Le conseil d’administration de l’IEP franchit le pas dans la journée, enjoignant Klaus Kinzler à respecter «son devoir de réserve». Le CA estime qu’il a «transgressé […] les règles établies et légitimes de l’échange académique» et tacle aussi le second enseignant visé par le collage, au nom de la «liberté syndicale». Ce maître de conférences en science politique, T., soutien de Klaus Kinzler, engagé dans l’Observatoire du décolonialisme et chroniqueur à Atlantico, a tenté d’exclure de ses enseignements les syndicalistes étudiants qui cherchaient à vérifier s’il ne développait pas d’idées islamophobes dans l’un de ses cours, afin d’en demander la suppression le cas échéant. La directrice de l’IEP, Sabine Saurugger, professeure de sciences politiques, précise ce «rappel à l’ordre» à l’issue du CA : elle mentionne, sans détailler, «le ton extrêmement problématique» de Klaus Kinzler et la décision «clairement discriminatoire» de T..

Inquiétude des étudiants

Tout cela reste trop sibyllin face au germaniste survolté. Sur France 5 mercredi, il fustige «une nouvelle génération de maîtres de conférences et de professeurs bourrés d’idéologie» qui «mélangent militantisme et science»«Il est en roue libre, lâche Simon Persico, professeur de sciences politiques à l’IEP, le premier à s’exprimer publiquement. Il ment sans vergogne car il a d’abord reçu notre soutien, massif, face à cet affichage odieux. Sa stratégie de communication hyperviolente offre une vision mensongère de notre institut où l’on respecte le pluralisme. C’est gravissime.» Et de tenter d’expliquer la paralysie de l’institution : «Il est difficile de contrer ce récit journalistique dominant et consensuel, dans lequel notre collègue est présenté comme une victime de “l’islamo-gauchisme…»

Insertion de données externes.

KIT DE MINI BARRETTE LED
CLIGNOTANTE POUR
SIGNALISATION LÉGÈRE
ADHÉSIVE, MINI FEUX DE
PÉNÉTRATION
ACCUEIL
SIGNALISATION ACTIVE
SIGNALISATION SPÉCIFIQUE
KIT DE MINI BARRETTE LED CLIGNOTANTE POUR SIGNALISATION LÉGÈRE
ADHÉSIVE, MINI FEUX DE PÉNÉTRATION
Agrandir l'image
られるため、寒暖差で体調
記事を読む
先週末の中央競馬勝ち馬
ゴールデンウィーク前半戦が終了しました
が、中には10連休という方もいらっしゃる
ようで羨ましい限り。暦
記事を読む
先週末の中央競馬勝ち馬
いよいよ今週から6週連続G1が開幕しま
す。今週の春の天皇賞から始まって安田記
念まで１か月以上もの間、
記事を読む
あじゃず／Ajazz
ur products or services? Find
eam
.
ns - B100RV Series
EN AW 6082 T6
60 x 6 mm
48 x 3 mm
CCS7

Gilles Bastin, professeur de sociologie de l’IEP, complète : «Beaucoup parmi nous sont soucieux de ne pas souffler sur les braises : il y a une peur évidente que tout cela finisse mal.» Il a pourtant lui aussi décidé de rompre le silence : «Klaus Kinzler n’a jamais été censuré : c’est au contraire lui qui a imposé le retrait du terme islamophobie” de la conférence du 26 janvier [celle qui était préparée par le groupe de travail de décembre au centre du conflit, ndlr], pour des raisons idéologiques et au moyen de pressions inacceptables.» Pour l’enseignant-chercheur, son collègue«s’inscrit dans la stratégie du gouvernement qui martèle que les sciences sociales sont “gangrénées” par un prétendu islamo-gauchisme”». Il dénonce «la gravité de cette attaque» qui vise «à en finir avec la liberté de la recherche».

Certains étudiants se disent, eux, «effarés» : «On voudrait tous que ça se calme et que cela soit réglé en interne», résume Chloé, en troisième année. Dans un texte publié par Mediapart, sept étudiants, après avoir disqualifié Klaus Kinzler pour ses propos «indignes» et T. pour son action «intolérable», dénoncent «l’absence de discussion» au sein de l’Institut et «une récupération du débat par des politiques et des médias». Ces étudiants, engagés dans le combat contre les violences sexistes et sexuelles à Sciences-Po, exigent «d’être entendus et pris au sérieux», insiste Chloé. «Les promos sont de plus en plus résolues, poursuit Alex, lui aussi en troisième année. Les propos misogynes ou discriminatoires ne sont plus tolérés. Face à cette exigence, Kinzler et T. tombent de haut, tandis que la direction et l’administration sont à la rue.»

Deux inspecteurs généraux, dépêchés par la ministre de l’Enseignement supérieur, Frédérique Vidal, sont au travail à Grenoble depuis mercredi pour tenter d’établir les responsabilités des uns et des autres. Réunis en AG ce vendredi, les enseignants et personnels de l’IEP ont voté à l’unanimité une motion de soutien à leur directrice et son équipe.